Electronic – Ultra low noise power supply

dc/dc converterpower supply

I am trying to design an ultra low noise power supply for my sensitive circuit. The supply will provide 5V and 600mA. (Worst case, 200mA typical). My input voltage is 2V to 4V. My ripple target under load is less than 5mV.

The signals I am trying to measure are very small, nA level, and the opamps need to be on a very clean supply hence the very low noise DC/DC converter requirement.

What are the precautions I can take and what are the parameters I should look at while I am selecting the DC/DC converter. I know the forum doesn't like people to provide specific requirements but in this case I appreciate if you could indicate parts that meets the parameters indicated.

Also, what other circuit level precautions I can take? Decoupling caps for once but are there others?

My source is a simple two AA batteries, alkaline, but people may use other stuff. Anything that fits to AA battery compartment.

My signal, the opamp input, is 1Mhz with 75% duty cycle

I went back and completely re-look at the design, change the Opamps so that I can turn off the power to them (and they can work at 4.5V), arranged GPIOs etc so that we can control the power flow, changed some of the modulation schemes etc. At last, I was able to bring down the total requirement of power to 400mA where 200mA for 5V and 200mA for 3.3V.

I have chosen the high efficiency TI part for the design on the switcher side. TPS661100. This has an LDO which I will use for 3.3V. (interestingly, this LDO has a great PSRR but I am afraid to use it for the 5V supply since I cannot pass it through a pi network before feeding into the LDO) Now I am trying to choose an external LDO to for 5V. This switcher has 500Khz switching frequency but finding an LDO that has a good rejection at 500Khz proved to be challenging. I can find parts that has a low drop out and 30dB PSRR but nothing like you guys recommended such as 60-70dB. I am now open to suggestions and feedback.

Final note, when my design is complete, I will extend this question so that the next guy can follow or learn from my experience.
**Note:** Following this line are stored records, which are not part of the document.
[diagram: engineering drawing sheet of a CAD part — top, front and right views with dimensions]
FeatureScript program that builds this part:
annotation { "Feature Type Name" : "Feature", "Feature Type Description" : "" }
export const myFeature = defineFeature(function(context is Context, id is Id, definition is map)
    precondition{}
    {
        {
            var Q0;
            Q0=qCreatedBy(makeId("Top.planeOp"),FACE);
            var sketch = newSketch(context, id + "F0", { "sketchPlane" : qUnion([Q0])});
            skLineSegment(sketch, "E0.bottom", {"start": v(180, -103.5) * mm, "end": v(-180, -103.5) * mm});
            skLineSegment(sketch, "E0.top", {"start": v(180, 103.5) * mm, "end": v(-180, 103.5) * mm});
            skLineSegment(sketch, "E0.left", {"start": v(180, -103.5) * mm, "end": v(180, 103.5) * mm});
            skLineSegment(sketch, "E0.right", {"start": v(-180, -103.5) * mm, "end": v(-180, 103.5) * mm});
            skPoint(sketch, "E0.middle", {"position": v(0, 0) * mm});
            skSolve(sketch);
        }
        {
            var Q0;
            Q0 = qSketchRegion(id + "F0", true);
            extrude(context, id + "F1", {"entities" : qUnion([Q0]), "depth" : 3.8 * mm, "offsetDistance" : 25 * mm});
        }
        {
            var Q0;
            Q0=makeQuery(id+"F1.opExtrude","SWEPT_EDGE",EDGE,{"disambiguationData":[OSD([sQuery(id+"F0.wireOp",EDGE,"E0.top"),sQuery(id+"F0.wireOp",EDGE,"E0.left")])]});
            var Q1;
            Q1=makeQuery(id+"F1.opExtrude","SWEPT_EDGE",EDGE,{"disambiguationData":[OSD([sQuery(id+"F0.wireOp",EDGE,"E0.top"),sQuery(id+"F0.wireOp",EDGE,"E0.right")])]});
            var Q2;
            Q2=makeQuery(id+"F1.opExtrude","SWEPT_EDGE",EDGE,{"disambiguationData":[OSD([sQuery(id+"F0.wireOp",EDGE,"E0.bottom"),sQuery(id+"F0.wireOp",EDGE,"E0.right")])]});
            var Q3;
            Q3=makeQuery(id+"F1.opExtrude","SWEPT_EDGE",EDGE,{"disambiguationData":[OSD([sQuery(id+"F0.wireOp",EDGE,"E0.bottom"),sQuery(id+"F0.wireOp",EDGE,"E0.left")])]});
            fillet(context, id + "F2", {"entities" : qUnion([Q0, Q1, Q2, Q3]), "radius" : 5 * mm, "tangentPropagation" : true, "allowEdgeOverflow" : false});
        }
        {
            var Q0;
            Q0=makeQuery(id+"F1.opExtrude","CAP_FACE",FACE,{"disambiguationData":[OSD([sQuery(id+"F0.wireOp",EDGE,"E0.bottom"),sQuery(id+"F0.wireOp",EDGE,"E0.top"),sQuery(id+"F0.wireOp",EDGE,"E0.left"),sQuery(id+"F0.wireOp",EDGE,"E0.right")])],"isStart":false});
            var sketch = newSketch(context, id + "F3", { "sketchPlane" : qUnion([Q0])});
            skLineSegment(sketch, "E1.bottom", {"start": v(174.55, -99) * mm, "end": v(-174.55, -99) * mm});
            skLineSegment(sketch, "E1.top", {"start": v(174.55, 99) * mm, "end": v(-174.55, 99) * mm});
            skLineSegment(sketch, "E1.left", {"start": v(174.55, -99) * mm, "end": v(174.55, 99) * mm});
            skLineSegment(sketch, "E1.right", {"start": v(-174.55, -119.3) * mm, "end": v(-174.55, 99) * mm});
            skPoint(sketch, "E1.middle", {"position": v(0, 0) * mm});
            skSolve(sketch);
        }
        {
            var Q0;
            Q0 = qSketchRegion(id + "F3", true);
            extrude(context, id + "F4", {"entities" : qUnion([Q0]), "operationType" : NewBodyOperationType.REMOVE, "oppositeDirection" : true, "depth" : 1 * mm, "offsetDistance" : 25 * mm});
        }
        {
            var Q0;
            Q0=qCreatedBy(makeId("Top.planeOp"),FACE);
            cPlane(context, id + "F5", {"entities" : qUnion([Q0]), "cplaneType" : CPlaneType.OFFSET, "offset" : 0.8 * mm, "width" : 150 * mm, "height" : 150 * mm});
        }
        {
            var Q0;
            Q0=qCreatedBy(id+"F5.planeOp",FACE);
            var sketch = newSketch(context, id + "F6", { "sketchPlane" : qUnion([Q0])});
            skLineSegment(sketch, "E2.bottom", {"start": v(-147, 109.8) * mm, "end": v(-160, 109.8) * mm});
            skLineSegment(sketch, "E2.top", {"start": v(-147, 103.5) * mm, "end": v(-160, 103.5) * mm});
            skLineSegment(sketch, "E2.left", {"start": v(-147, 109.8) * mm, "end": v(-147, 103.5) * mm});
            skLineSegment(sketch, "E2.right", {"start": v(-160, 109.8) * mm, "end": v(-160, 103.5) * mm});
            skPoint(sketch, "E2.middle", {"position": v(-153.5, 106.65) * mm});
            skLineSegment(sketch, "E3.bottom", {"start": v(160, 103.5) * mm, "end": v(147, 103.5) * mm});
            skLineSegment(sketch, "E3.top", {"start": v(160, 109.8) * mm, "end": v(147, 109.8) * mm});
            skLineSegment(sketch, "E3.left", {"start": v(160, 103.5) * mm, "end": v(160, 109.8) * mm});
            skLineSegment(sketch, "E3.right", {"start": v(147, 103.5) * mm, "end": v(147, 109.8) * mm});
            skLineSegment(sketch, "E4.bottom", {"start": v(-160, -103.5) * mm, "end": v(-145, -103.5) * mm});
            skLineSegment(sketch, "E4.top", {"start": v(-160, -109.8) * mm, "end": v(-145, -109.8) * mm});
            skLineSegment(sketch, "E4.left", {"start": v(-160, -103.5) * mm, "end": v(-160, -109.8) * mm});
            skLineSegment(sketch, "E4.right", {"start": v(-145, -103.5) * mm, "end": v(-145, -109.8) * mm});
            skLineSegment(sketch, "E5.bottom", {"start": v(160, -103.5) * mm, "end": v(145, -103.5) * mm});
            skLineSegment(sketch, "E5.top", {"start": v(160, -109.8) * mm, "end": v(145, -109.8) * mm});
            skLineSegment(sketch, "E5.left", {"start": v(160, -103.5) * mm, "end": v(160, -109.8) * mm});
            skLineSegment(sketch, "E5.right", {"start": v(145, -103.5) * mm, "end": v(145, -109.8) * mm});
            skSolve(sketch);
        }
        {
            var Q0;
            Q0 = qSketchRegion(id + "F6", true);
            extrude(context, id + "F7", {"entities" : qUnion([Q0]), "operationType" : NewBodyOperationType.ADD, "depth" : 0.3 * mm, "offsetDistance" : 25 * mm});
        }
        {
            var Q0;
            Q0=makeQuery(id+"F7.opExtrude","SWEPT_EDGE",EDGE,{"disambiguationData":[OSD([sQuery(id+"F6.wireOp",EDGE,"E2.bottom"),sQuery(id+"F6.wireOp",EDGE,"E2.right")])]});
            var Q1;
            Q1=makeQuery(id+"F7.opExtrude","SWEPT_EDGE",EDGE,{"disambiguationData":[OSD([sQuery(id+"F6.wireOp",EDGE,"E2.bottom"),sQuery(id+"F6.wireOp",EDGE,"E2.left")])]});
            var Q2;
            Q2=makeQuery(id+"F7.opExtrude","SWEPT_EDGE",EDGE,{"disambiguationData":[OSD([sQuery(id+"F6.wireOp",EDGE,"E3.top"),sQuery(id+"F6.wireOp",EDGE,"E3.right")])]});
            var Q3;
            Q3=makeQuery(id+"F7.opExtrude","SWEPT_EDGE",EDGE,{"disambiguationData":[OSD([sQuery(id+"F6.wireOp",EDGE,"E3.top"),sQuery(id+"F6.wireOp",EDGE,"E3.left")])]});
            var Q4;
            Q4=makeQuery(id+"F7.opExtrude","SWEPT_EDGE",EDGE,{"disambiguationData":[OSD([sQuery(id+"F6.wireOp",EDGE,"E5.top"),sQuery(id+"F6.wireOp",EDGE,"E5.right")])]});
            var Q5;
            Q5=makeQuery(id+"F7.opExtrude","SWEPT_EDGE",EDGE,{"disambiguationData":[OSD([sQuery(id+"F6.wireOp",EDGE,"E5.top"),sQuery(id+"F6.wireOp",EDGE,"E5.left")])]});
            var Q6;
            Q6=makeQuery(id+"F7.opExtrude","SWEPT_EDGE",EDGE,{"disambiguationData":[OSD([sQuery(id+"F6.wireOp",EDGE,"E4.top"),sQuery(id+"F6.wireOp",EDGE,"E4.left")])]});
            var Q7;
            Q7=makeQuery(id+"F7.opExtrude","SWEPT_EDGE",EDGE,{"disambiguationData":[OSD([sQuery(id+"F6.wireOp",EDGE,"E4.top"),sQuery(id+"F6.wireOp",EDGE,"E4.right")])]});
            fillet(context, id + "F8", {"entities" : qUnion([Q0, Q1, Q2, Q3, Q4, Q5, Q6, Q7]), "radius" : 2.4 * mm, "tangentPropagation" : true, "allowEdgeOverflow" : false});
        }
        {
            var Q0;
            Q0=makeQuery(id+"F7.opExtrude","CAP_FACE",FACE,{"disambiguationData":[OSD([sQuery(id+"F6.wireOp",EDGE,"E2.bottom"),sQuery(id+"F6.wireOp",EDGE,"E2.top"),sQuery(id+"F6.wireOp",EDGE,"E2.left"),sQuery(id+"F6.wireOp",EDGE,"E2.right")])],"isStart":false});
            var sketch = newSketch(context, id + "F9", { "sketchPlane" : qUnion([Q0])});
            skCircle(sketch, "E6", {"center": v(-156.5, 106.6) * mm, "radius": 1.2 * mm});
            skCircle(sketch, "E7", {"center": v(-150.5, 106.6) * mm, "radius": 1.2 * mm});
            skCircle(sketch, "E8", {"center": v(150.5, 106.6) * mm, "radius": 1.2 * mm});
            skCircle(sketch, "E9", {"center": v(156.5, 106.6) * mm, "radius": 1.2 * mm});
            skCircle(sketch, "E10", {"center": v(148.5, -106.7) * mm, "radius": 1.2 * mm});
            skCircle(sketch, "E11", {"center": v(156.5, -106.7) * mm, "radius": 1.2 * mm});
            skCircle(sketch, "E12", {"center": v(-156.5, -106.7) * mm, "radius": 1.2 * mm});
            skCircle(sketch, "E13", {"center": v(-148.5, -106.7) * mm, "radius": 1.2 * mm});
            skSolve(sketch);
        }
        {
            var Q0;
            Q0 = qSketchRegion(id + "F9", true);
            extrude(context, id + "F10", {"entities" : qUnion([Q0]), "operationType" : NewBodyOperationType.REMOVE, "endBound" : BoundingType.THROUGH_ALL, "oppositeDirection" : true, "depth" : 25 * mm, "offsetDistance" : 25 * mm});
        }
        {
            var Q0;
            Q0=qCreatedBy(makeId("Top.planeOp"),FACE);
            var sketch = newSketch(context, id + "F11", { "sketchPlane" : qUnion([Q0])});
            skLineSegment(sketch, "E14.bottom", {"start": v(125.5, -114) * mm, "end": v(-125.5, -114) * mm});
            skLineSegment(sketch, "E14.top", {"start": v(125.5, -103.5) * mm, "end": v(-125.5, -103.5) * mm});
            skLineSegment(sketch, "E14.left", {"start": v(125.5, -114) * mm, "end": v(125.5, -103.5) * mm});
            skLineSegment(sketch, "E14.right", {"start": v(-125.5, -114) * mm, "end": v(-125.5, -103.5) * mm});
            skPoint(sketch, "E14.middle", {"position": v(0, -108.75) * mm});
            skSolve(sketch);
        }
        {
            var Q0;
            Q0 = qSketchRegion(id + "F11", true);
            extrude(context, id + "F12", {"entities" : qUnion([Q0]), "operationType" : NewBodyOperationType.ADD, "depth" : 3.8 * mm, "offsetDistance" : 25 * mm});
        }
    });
Thanks to you all.

Best Answer

You'll need a switcher to pump up the input voltage, and have it followed by a linear regulator, like Russell proposes. His TPS717xx, however, while having a high PSRR doesn't have a high output current (150mA). High current and high PSRR don't go together well on LDOs. Nevertheless, an LDO may be required, since the 2-4V input volatge suggests that you're powering from batteries, and then you don't want to lose too much power in regulators.
A solution for the PSRR may be to use 2 LDOs in cascade, so that the PSRRs add.
The LP3878-ADJ may be a good choice for your second stage; it's low-noise, can supply 800mA and has an adjustable output which can be set to 5V.
For the preceding stage you could use an LP38690-ADJ. The datasheet shows how you can improve ripple rejection at higher frequencies if you place a 100\$\mu\$F output cap. Caps between each stage (100\$\mu\$F + 10\$\mu\$F + 1\$\mu\$F) are a must, but \$\pi\$-filters are a better idea: caps + ferrite bead + caps. Those should suppress the higher frequencies generated by the switcher.

edit (re your update)
Dave rightly has second thoughts on your using AA batteries, but it's even worse than he calculated. I estimate that you'll need 7V from the switcher to feed the cascaded LDOs, so 600mA @ 7V is 4.2W, at a conversion efficiency of 80% that's 5.25W from the batteries. Two AA cells deliver 3V, so that's 1.75A from the batteries! Not only won't they last long, they won't like it either. I suggest you use a LiPo cell, which delivers 3.7V with a boost regulator, or even two cells in series, giving 7.4V, and use just the LP3878-ADJ. (If you don't use a switcher you don't need the second LDO to suppress its ripple.)